Egitto, famiglia Regeni: “Italia intervenga, non bisogna fare con Zaki come con Giulio”

"Stiamo seguendo con attenzione ed apprensione l'arresto al Cairo dello studente egiziano Patrick George Zaki"

Foto Claudio Furlan - LaPresse

ROMA – “Stiamo seguendo con attenzione ed apprensione l’arresto al Cairo dello studente egiziano Patrick George Zaki”. Così in una nota i genitori di Giulio Regeni, Paola e Claudio, assistiti dall’avvocato Alessandra Ballerini.

“Auspichiamo che ci sia per Patrick una reale, efficace e costante mobilitazione affinché questo giovane possa essere liberato senza indugi – proseguono -. Chiediamo alle istituzioni italiane ed europee di porre immediatamente in essere tutte quelle azioni concrete che non sono mai state esercitate per salvare la vita di Giulio o per pretendere verità sul suo omicidio”.

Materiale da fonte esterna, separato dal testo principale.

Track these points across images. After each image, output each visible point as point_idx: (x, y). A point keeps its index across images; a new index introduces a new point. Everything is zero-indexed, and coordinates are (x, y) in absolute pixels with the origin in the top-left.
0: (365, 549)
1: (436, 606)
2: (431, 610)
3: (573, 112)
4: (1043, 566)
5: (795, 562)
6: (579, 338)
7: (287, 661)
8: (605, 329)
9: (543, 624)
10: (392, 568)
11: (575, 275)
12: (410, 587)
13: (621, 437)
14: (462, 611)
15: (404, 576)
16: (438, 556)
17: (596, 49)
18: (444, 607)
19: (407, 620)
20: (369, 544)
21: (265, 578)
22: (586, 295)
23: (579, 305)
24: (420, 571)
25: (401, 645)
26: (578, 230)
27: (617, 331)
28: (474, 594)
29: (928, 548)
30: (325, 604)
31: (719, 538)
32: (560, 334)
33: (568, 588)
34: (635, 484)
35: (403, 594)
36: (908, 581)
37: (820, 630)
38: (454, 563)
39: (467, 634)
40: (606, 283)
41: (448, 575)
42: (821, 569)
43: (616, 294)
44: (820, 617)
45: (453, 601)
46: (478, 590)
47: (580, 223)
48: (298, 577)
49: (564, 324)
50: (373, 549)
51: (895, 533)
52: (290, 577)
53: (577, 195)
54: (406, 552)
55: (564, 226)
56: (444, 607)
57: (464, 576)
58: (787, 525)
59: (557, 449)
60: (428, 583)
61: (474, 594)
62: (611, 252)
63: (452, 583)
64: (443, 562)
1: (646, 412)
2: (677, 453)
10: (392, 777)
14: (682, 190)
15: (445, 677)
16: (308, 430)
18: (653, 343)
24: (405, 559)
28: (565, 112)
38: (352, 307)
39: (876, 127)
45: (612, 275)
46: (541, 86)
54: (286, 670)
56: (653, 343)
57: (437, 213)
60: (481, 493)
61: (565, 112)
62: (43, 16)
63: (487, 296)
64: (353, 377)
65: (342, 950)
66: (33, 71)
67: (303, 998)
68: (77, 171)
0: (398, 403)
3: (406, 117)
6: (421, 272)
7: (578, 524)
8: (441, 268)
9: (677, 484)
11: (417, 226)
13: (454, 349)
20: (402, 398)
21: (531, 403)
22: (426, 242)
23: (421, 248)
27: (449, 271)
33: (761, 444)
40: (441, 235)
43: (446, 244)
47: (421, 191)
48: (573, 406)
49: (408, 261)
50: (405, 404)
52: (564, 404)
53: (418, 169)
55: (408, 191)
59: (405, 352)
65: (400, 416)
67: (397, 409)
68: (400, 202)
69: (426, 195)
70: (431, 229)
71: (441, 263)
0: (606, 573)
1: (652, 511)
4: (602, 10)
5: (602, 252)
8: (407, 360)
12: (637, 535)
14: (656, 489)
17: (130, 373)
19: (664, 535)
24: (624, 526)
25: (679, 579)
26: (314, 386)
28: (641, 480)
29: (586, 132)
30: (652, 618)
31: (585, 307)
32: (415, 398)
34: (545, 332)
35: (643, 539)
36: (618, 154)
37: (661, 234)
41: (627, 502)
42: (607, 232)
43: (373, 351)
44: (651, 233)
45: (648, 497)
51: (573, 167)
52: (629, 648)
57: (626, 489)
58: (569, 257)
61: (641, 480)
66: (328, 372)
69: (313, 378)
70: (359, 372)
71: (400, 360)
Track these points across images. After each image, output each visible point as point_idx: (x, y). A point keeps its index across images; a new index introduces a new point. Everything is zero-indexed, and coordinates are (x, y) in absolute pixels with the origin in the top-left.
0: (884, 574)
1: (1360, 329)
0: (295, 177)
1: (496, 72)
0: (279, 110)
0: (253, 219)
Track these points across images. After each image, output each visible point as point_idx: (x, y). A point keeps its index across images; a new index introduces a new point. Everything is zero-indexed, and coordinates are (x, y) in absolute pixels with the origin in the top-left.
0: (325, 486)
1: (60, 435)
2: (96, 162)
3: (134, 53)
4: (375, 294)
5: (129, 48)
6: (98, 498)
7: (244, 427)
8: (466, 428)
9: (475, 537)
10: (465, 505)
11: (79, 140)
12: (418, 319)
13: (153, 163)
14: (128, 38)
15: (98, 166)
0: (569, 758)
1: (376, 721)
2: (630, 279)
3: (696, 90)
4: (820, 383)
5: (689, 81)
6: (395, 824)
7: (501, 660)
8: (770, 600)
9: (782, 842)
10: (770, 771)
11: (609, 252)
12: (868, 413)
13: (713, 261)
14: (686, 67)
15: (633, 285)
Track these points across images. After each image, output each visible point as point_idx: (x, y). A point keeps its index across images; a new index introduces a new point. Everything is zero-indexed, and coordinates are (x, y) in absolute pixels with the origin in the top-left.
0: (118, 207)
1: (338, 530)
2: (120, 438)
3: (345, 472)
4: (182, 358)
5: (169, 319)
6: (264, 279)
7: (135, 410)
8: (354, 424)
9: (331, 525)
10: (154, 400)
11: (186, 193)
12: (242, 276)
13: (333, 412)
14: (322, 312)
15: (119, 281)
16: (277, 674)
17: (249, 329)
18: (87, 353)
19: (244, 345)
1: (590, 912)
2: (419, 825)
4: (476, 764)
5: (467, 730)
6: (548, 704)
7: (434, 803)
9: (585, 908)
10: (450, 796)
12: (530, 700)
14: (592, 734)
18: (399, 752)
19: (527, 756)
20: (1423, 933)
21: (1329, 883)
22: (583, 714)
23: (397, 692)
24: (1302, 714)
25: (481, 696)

 “Patrick, come Giulio, è un brillante studente internazionale e ha cuore i diritti inviolabili delle persone – proseguono i genitori di Giulio e l’avvocato -. I governi democratici dovrebbero preservare e coltivare la crescita di questi nostri giovani impegnati e studiosi e dovrebbero tutelarne in ogni frangente l’incolumità”.

“Siamo empaticamente vicini ai familiari e agli amici di Patrick dei quali comprendiamo l’angoscia e il dolore”, aggiungono.